The 4th WCRI in Brazil provided a platform for networks from different regions of the world such as ENRIO (European Network of Research Integrity Offices) and APRI (Asia Pacific Research Integrity Network) to present and discuss their work. This also served as inspiration for delegates from other regions – notably Latin America and Africa – to meet informally, and to start thinking about forming networks of their own.
The African Research Integrity Network (ARIN) was conceived as a network to link individuals and institutions from different parts of the African continent to promote research integrity in Africa, with Africa and for Africa. It is delighted to host a symposium involving thought and network leaders from different parts of the world to reflect on the value, role and contributions of research integrity networks in developed as well as developing parts of the world at this 7th WCRI, the first to be held on African soil.
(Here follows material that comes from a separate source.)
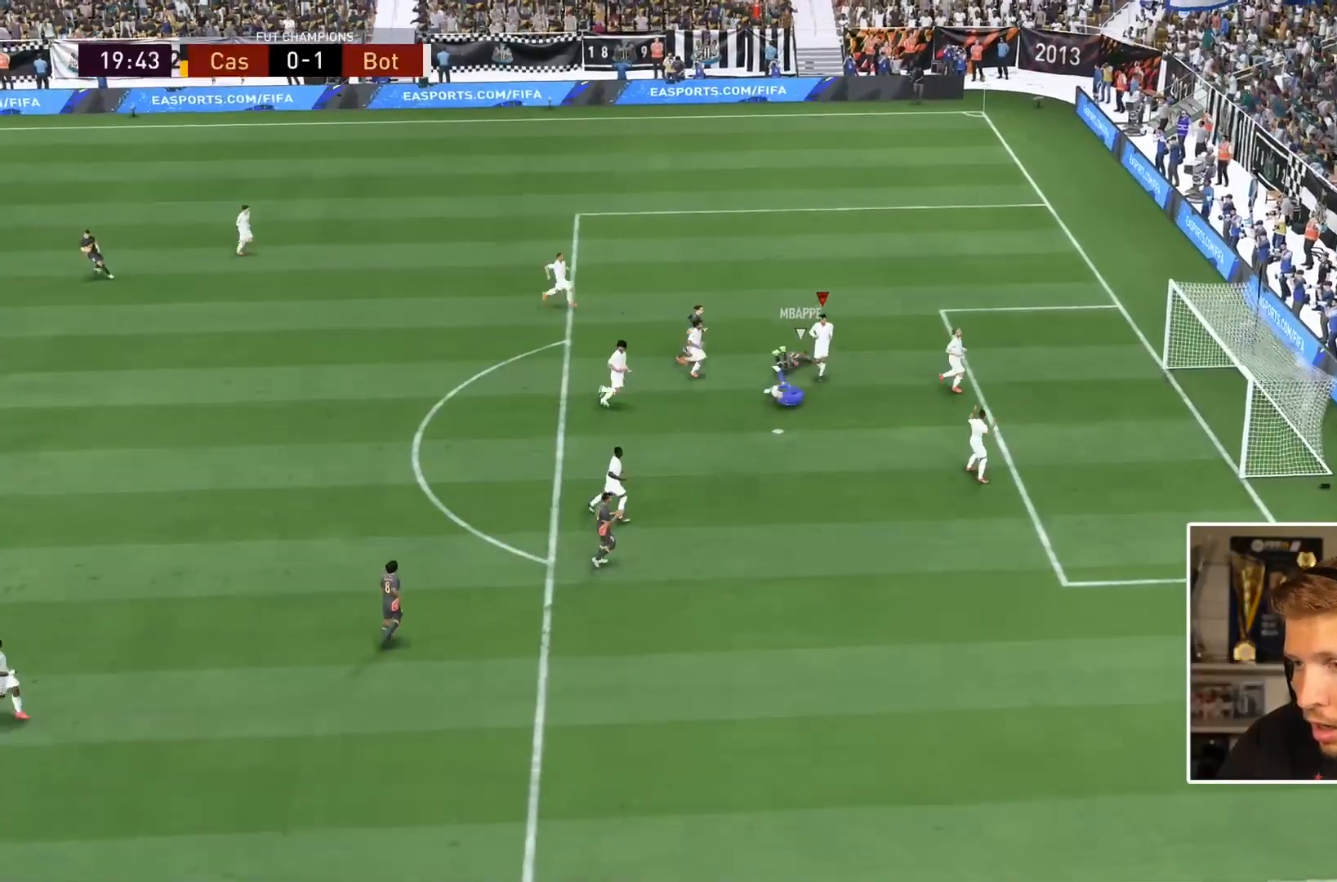
{"buttons": [], "left_stick": "up", "right_stick": "center", "events": [[417, "left_stick", "up"]]}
Mentoring in LMICs: Adapting to cultures, hierarchical structures and resources
Applicant: A.Roxana Lescano, US Naval Medical Research Unit No. 6 Peru
This symposium aims to describe the importance of mentoring systems that reflect local resources, hierarchies, cultures and research infrastructures by providing the experiences of three different regions of the world, Peru, Kenya and Malaysia, where mentoring has not been the norm. Mentoring in the developed world is a long-standing tradition geared toward improving the path to the development of early career investigators, even though formal mentoring training and frameworks have only existed in the last decades. Globalization of health research efforts has spread the importance of mentoring and resulted in greater interest in LMICs scientific communities. LMIC scientific communities, without a history of mentoring, have started importing systems that do not quite fit into their local infrastructures and cultures. Some of these imported mentoring practices introduce biases and apply to societies where mentoring is highly rewarded in various ways, which does not reflect LMIC cultures. Finally, the limited resources and support existing in LMICs prevent implementing mentoring models developed in high income countries and thus require adaptation and phased implementation.
When and how to report to institutions, journals, publishers, or elsewhere
Applicant: Matt Hodgkinson, Committee on Publication Ethics
This session will explore how and when to report issues to different stakeholders – journals, publishers, institutions, and country-level oversight bodies – building on the 2017 discussion of the CLUE guidelines (and the earlier COPE guidelines) and the COPE discussion document on whistleblowers. What kind of tools and information are needed to report effectively, what are the barriers, and what resources are available, such as Gunsaslus et al.’s investigations checklist or the REAPPRAISED checklist? How could we improve the current situation?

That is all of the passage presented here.